Bulguları inceleyen Thessaloniki'deki Aristoteles Üniversitesi Eski Yunan felsefesi ve epigrafi uzmanı Profesör Yannis Tzifopoulos, metinlerin İyon lehçesi bir varyasyonu olduğunu söylüyor.  "Andros'tan gelen sömürgecilerin Argilos'ta adanın alfabesini kullandıklarını biliyoruz ancak bunun koloninin resmi dili haline geldiğinden emin değiliz" diyor Prof. Yannis Tzifopoulos.

"Harflerin farklı şekilleri, bunun delil olmasa bile Argilos'un çeşitli dilleri ve lehçeleri konuşan bir koloni olduğuna işaret ediyor" diyen Tzifopoulos, harflerin Latin veya Eski Yunanca harflerine benzetilebileceğini de sözlerine ekliyor.
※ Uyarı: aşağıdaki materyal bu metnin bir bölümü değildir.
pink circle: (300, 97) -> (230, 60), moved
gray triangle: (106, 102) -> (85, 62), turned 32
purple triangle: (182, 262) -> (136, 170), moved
Argilos, yıldızının parladığı günlerde sanatta ve ticarette hayli itibarlıydı. Ticaret merkezi çevresindeki oluşumları da fonlarla besliyordu ama 6 kilometre ötesindeki  Amphipolis büyüdükçe o zayıflamaya başladı. Argilos M.Ö. 3. yüzyılın sonunda da neredeyse tamamen terk edildi ve bir daha hiçbir zaman tam olarak yeniden inşa edilmedi.

M.Ö. 357'de Makedonya kralı II . Philip, tarafından fethedildikten sonra; akropolünün içinde ve çevresinde  Makedon krallarından biri için yapılmış muhteşem köşkler ve  "Hetairoi" (etkili aileler ve ordu generalleri) Helenistik mimari için harika örnekler.

Aynı zamanda zeytin sıkma atölyesinin değirmen taşına benzeyen mekanizması çok önemli bir arkeolojik kalıntı. Öyle ki Pire Bankası Kültür Vakfı tarafından Mora'daki Sparta'da kurulan Yunan Zeytin ve Zeytinyağı Müzesi için bir kopyası oluşturuldu.